4. Do you mean holomorphic/analytic (ie complex differentiable) or not? If so it's easy, if you just mean differentiable then that's harder.

So..." not differentiable" would mean not diffentiable at any single point, right?
Which is much more stringent than not analytic anywhere, right? Because you could have a function differentiable at a bunch of isolated points (but not in any neighbourhood of any of those points), that qualifies as not analytic anywhere? Am I getting it?

1. Arg has values in what range?

Ah, I see...so does this hint you gave him suggest that any number that crosses the "branch cut" (negative real axis) when squared would work?

 

[matt grime]

One can create (forgetting the complex bit) continuous functions from R to R that are almost nowhere differentiable, I seem to recall. Possibly even nowhere differentiable, but I can't think of any easy examples that match the rest of the standard of this question, hence I presume it means analytic.

So, f(z) = |z| is nowhere analytic, but is certainly continuous and considered as a function from R^2 to R it is real differentiable everywhere.

 

[nocheesie]

i think you were right. not differentiable is more stringent than no analytic anywhere... i think...
i understand the first one now. i just need something that once it's squared, it'll be outside the range of -pi to pi.
the second one is much easier than i thought ^_^
the third one i chose {1}
i have the answers to the last 2 now as well.

thanks so much to all of you for helping! you guys rule! d=^_^=b

 

[xorbie]

So..." not differentiable" would mean not diffentiable at any single point, right?
Which is much more stringent than not analytic anywhere, right? Because you could have a function differentiable at a bunch of isolated points (but not in any neighbourhood of any of those points), that qualifies as not analytic anywhere? Am I getting it?

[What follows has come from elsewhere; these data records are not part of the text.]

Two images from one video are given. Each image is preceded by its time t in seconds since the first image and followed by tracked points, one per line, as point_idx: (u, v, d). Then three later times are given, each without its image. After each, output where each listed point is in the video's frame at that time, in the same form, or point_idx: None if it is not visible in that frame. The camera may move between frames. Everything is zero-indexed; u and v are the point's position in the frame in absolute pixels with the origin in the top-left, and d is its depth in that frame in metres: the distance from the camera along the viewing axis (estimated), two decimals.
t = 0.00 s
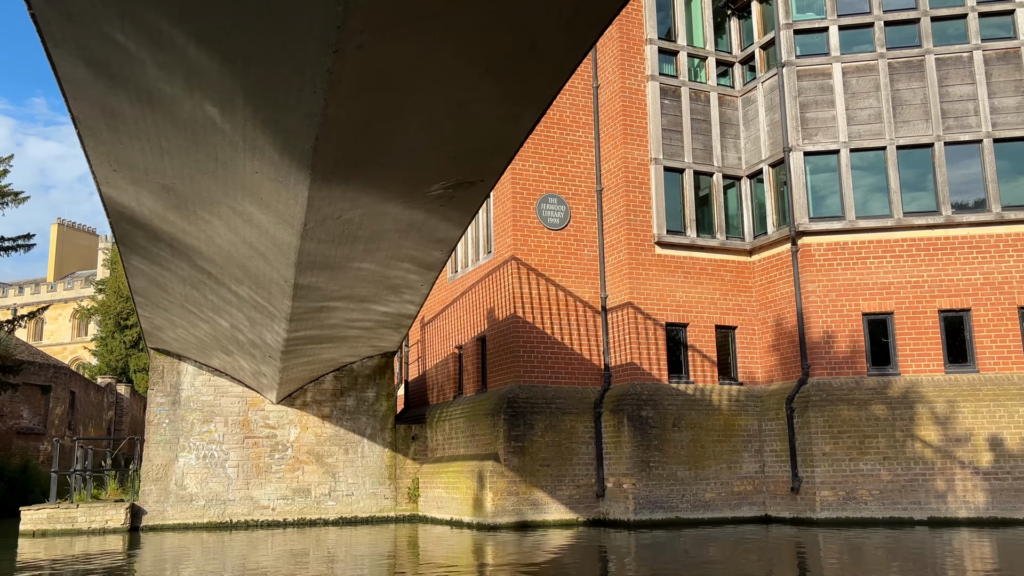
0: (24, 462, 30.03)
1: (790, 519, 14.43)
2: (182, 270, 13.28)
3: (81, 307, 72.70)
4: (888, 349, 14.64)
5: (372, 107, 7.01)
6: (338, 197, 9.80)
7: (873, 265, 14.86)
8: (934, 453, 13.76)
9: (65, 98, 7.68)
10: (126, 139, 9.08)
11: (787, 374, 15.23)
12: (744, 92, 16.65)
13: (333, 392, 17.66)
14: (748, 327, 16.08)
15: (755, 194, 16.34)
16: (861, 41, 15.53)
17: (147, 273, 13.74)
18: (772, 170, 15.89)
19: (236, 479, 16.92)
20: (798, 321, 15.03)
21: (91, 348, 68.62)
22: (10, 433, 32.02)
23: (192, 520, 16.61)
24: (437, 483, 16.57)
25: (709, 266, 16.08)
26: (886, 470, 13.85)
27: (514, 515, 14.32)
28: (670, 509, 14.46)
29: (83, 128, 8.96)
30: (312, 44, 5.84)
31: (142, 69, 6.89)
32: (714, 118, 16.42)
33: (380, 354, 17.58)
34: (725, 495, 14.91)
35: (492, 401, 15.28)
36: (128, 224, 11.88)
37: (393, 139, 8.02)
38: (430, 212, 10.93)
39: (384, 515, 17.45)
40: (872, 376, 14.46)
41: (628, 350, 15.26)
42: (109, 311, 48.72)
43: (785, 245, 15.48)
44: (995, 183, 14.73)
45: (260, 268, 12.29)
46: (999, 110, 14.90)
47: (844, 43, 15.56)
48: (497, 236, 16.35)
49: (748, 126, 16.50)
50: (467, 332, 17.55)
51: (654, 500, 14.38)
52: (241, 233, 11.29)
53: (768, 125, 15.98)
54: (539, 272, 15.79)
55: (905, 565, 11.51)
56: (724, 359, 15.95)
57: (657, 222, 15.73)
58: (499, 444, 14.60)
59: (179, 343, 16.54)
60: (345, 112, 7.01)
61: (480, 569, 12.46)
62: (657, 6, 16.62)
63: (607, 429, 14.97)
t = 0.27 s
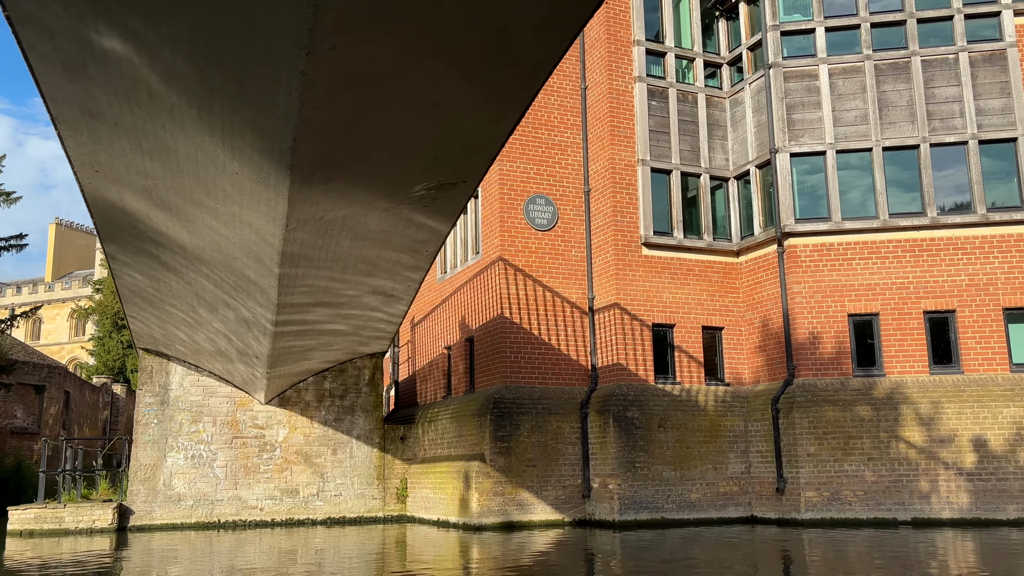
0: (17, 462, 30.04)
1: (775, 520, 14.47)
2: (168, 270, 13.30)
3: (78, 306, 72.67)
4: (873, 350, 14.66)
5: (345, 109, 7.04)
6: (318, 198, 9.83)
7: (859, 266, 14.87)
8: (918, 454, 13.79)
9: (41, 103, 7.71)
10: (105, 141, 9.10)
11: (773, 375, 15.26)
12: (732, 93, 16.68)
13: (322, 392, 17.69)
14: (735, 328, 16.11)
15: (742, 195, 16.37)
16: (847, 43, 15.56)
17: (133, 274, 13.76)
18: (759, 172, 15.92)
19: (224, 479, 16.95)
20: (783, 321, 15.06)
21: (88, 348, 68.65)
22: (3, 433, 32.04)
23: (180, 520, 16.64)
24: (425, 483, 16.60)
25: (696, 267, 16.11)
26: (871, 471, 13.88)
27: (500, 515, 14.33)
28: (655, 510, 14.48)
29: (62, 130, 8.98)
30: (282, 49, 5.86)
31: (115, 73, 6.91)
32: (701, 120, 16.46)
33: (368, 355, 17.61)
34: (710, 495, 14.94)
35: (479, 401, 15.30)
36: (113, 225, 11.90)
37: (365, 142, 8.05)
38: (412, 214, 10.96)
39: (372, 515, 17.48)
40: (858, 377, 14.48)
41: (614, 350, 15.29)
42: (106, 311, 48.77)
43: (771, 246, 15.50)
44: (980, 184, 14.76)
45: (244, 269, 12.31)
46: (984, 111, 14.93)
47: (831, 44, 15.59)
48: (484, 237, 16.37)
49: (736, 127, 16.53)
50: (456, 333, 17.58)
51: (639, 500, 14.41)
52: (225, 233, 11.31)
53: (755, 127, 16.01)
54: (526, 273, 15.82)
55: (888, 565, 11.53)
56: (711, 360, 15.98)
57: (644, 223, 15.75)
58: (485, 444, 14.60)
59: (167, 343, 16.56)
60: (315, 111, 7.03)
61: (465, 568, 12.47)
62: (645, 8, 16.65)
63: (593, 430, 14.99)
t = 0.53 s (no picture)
0: (9, 462, 30.03)
1: (760, 521, 14.50)
2: (154, 271, 13.32)
3: (75, 306, 72.62)
4: (859, 351, 14.69)
5: (320, 122, 7.08)
6: (298, 200, 9.87)
7: (844, 268, 14.90)
8: (902, 455, 13.82)
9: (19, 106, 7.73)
10: (85, 143, 9.12)
11: (759, 377, 15.29)
12: (719, 95, 16.72)
13: (311, 392, 17.72)
14: (722, 330, 16.15)
15: (729, 197, 16.41)
16: (834, 45, 15.59)
17: (120, 275, 13.77)
18: (746, 173, 15.96)
19: (212, 479, 16.98)
20: (769, 323, 15.10)
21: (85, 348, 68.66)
22: None
23: (168, 520, 16.67)
24: (412, 484, 16.63)
25: (683, 268, 16.15)
26: (855, 472, 13.91)
27: (486, 515, 14.38)
28: (641, 510, 14.52)
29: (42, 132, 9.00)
30: (250, 58, 5.91)
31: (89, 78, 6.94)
32: (689, 121, 16.50)
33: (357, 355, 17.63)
34: (696, 496, 14.97)
35: (465, 402, 15.34)
36: (97, 226, 11.92)
37: (345, 153, 8.08)
38: (394, 216, 11.00)
39: (360, 515, 17.52)
40: (843, 378, 14.51)
41: (601, 352, 15.32)
42: (102, 311, 48.80)
43: (757, 248, 15.54)
44: (965, 187, 14.80)
45: (229, 270, 12.34)
46: (970, 113, 14.96)
47: (818, 47, 15.63)
48: (472, 238, 16.41)
49: (723, 129, 16.57)
50: (444, 333, 17.61)
51: (624, 501, 14.44)
52: (208, 234, 11.34)
53: (743, 129, 16.05)
54: (513, 274, 15.86)
55: (870, 566, 11.55)
56: (697, 361, 16.01)
57: (631, 225, 15.80)
58: (471, 445, 14.65)
59: (155, 344, 16.57)
60: (292, 128, 7.08)
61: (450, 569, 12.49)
62: (633, 9, 16.68)
63: (579, 431, 15.02)
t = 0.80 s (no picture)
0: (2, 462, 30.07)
1: (745, 522, 14.53)
2: (140, 273, 13.34)
3: (72, 305, 72.56)
4: (844, 354, 14.72)
5: (294, 131, 7.11)
6: (278, 203, 9.90)
7: (830, 271, 14.93)
8: (885, 457, 13.87)
9: None
10: (65, 148, 9.14)
11: (744, 379, 15.33)
12: (707, 98, 16.76)
13: (299, 393, 17.76)
14: (708, 332, 16.18)
15: (716, 199, 16.44)
16: (820, 49, 15.63)
17: (106, 277, 13.79)
18: (733, 176, 16.00)
19: (200, 480, 17.01)
20: (755, 325, 15.13)
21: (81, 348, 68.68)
22: None
23: (155, 520, 16.69)
24: (399, 485, 16.65)
25: (670, 270, 16.18)
26: (839, 475, 13.95)
27: (470, 517, 14.41)
28: (625, 512, 14.55)
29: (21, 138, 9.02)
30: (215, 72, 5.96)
31: (62, 86, 6.97)
32: (676, 124, 16.54)
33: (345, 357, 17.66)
34: (681, 498, 15.00)
35: (452, 403, 15.36)
36: (82, 229, 11.93)
37: (320, 162, 8.11)
38: (376, 218, 11.03)
39: (347, 516, 17.55)
40: (827, 381, 14.54)
41: (587, 353, 15.37)
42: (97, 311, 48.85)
43: (743, 250, 15.59)
44: (950, 190, 14.84)
45: (213, 272, 12.35)
46: (955, 117, 15.00)
47: (804, 50, 15.67)
48: (460, 240, 16.44)
49: (710, 132, 16.61)
50: (432, 335, 17.63)
51: (609, 502, 14.47)
52: (192, 237, 11.37)
53: (729, 132, 16.09)
54: (500, 276, 15.88)
55: (851, 567, 11.57)
56: (684, 363, 16.05)
57: (618, 227, 15.84)
58: (456, 446, 14.68)
59: (144, 345, 16.59)
60: (265, 136, 7.11)
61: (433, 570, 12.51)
62: (620, 13, 16.72)
63: (565, 432, 15.06)
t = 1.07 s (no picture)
0: None
1: (729, 525, 14.56)
2: (125, 275, 13.35)
3: (68, 305, 72.47)
4: (828, 357, 14.76)
5: (269, 140, 7.15)
6: (258, 206, 9.92)
7: (814, 274, 14.98)
8: (868, 460, 13.90)
9: None
10: (44, 152, 9.15)
11: (729, 382, 15.37)
12: (694, 101, 16.81)
13: (287, 395, 17.78)
14: (694, 335, 16.23)
15: (703, 203, 16.49)
16: (806, 53, 15.67)
17: (92, 279, 13.80)
18: (719, 179, 16.04)
19: (187, 481, 17.02)
20: (740, 328, 15.17)
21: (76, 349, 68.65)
22: None
23: (141, 522, 16.70)
24: (386, 487, 16.67)
25: (656, 273, 16.23)
26: (822, 478, 13.98)
27: (455, 519, 14.44)
28: (609, 514, 14.58)
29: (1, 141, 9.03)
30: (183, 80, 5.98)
31: (35, 92, 6.98)
32: (663, 128, 16.59)
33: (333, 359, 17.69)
34: (665, 501, 15.02)
35: (438, 405, 15.39)
36: (66, 232, 11.94)
37: (296, 169, 8.14)
38: (358, 222, 11.06)
39: (334, 518, 17.58)
40: (812, 384, 14.58)
41: (573, 356, 15.41)
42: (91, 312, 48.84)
43: (728, 253, 15.64)
44: (934, 194, 14.90)
45: (198, 274, 12.37)
46: (940, 121, 15.05)
47: (790, 54, 15.71)
48: (447, 242, 16.48)
49: (697, 135, 16.65)
50: (420, 337, 17.66)
51: (593, 505, 14.51)
52: (175, 240, 11.39)
53: (715, 135, 16.14)
54: (487, 278, 15.92)
55: (832, 568, 11.60)
56: (670, 365, 16.09)
57: (604, 230, 15.89)
58: (441, 449, 14.70)
59: (131, 346, 16.59)
60: (239, 143, 7.14)
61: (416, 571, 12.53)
62: (608, 16, 16.77)
63: (550, 434, 15.09)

Actually, AFAIK it doesn't have to be a bunch of isolated points. For example, a function that is differentiable on a line (or finite union of lines) is not analytic anywhere, because the lines do not form a domain.

Ah, I see...so does this hint you gave him suggest that any number that crosses the "branch cut" (negative real axis) when squared would work?

Basically, yeah. You can analyze the problem by switching from Arg(z) to arg(z), doing the problem and then figuring out with the primary value would be of arg(z^2).